You can replicate the steps shown above in R.

Final Ratings

Running the steps shown above, we get a neatly formatted .csv file that reports player data at the end of the season (e.g., at the end of the 12,000 games played over 12 months).

Looking at the first few entries in this output, we see the following:

We find that Player 42 came out on top with a Rating of ~1827, a Deviation of ~183, and a Volatility of ~0.62.

We can draw the following conclusions about Player 42:

A Rating of ~1827 implies that Player 42 ~5.5 times more skilled than an average player (Rating 1500), ceteris paribus (given the same σ and τ for both players).
Player 42’s σ has fallen from 350 to ~183. This is expected, as the more games a player plays, the lower σ becomes, as we can assume the credible interval of the player’s skill is closer and closer to the reported Rating. (Note that many other players have even lower σ, because they have played more reliably throughout the season).
Player 137’s τ (~0.62) is about unchanged and matches that of the system of a whole. This is expected for a player with top placement who’s wins/losses/draws have been less due to luck and more due to skill over the course of the season.

Given the structure of the Glicko/Glicko2 system, we can confidently say that Player 42’s true skill level is somewhere between ~1644 to ~2,009. Given the player’s high volatility, we should err to say that the player’s real skill is closer to this lower bound.

The completed output file can be found here.

Generating Win/Loss Probabilities

With these data, we can generate win/loss probabilities for future matchups, which is what we need for our TCG Sportsbook project.

Let’s pit the top two players against one another:

This can be done easily in R with the predict function.

# Predict the probability of Player 42 winning against Player 67
predict(season1ratings, newdata=data.frame(Player=42, Opponent=67, tng=1))

The output we receive is:

[1] 0.6926854

This means that Player 42 has a win probability of ~0.69 against Player 67 in a hypothetical match between them.

Next Steps: Deck Factors

We’ve demonstrated an ability to give players ratings based on their skill from tournament data.

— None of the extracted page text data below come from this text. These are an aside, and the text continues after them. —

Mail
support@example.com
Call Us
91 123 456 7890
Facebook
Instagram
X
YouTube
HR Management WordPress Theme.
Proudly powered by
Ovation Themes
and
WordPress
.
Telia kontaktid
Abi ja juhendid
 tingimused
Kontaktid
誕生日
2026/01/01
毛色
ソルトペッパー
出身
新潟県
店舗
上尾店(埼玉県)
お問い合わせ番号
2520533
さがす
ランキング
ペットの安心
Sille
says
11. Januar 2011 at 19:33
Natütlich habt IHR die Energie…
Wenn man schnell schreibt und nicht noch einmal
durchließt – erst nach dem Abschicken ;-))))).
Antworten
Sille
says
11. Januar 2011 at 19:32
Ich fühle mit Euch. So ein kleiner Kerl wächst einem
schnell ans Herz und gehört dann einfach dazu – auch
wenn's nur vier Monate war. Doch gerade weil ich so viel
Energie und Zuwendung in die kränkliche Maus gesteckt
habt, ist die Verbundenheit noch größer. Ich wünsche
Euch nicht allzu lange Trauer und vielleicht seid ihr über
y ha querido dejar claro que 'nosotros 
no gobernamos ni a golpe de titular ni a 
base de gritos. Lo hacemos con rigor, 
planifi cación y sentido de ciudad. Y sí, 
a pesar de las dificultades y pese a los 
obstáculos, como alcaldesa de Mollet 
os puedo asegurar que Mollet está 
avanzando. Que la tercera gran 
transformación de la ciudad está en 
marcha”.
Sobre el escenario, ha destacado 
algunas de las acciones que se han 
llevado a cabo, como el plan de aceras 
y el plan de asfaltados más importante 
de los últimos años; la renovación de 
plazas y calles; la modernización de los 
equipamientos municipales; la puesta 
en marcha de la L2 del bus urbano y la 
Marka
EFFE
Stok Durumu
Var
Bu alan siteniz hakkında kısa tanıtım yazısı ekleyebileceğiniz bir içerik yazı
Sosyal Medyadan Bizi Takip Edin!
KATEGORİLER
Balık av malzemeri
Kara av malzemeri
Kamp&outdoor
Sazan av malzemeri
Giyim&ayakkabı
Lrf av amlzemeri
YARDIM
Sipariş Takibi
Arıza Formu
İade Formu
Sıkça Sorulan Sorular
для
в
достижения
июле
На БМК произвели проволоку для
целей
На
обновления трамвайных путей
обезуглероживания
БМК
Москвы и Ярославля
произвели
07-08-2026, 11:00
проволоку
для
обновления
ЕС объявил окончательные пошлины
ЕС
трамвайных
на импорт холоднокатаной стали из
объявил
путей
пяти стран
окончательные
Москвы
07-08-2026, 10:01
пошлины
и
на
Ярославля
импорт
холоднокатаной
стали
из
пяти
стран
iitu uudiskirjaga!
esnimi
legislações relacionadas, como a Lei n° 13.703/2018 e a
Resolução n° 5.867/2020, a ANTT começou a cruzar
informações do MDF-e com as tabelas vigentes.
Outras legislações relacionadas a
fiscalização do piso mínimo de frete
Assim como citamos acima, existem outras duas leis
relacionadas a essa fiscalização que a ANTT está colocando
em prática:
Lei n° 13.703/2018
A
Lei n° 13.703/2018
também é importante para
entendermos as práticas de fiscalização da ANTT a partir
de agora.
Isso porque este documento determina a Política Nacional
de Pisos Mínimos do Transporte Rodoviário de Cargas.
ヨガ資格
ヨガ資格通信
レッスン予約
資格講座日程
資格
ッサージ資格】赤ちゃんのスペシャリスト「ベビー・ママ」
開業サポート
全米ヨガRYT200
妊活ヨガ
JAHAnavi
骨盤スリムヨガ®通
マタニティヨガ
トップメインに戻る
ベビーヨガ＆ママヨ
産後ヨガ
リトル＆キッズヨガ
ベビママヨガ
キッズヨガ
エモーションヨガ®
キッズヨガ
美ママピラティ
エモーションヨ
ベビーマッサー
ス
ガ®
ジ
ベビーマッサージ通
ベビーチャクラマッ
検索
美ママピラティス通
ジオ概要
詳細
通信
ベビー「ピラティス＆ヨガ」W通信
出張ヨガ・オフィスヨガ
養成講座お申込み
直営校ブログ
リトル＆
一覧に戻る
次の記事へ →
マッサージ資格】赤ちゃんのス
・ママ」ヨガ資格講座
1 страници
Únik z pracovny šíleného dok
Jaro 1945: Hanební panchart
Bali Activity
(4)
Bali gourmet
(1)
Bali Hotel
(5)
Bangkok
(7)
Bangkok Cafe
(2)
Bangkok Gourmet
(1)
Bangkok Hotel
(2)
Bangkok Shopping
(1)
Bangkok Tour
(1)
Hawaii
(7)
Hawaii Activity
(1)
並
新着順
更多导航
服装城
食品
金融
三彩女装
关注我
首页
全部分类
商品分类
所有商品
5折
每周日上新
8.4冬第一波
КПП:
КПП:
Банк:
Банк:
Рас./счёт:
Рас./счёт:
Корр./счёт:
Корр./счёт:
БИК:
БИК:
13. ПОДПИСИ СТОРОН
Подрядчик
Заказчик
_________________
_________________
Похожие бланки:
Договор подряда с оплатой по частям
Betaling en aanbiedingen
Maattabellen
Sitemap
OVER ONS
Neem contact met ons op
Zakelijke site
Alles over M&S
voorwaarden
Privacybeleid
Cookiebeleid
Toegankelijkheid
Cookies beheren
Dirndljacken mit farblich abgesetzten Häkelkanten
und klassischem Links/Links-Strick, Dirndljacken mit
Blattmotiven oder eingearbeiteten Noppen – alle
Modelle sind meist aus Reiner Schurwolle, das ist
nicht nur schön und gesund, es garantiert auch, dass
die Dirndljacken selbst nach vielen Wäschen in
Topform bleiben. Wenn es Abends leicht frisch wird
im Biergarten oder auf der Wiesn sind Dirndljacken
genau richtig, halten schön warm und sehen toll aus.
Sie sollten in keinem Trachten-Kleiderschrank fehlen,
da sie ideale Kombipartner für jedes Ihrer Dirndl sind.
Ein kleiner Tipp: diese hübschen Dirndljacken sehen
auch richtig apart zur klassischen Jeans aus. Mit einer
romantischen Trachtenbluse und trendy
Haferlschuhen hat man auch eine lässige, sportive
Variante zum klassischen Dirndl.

The next issue we’ll have to address is that of deck strategy.

Glicko/Glicko2 (and its forebear, Elo), were made to gauge skill in low randomness games like chess. In games like these, both players come to the table with identical game pieces. Both sides have the same number of pawns, knights, rooks, bishops, etc. Both sides have these pieces in the same starting position.

Trading card games have a higher level of randomness due to the cards in use (which, in part, we addressed by setting the initial Volatility at 0.6 for the algorithm). Each competitor could have a very different deck of cards, or maybe even the same theme of deck, but with a different card list.

All decks don’t perform equally well against one another in every match up. Some decks are simply superior to others, or at least, have very lopsided matchups (where Deck A is three times as likely to win against Deck B, for example), ceteris paribus.

The predict function in R gives us the ability to take such factors into account via a gamma variable (Γ). We’ll use this in the next phase of the project. Γ will be the stand in for the decks in use by either player and allow us to account for how well those decks match up against one another.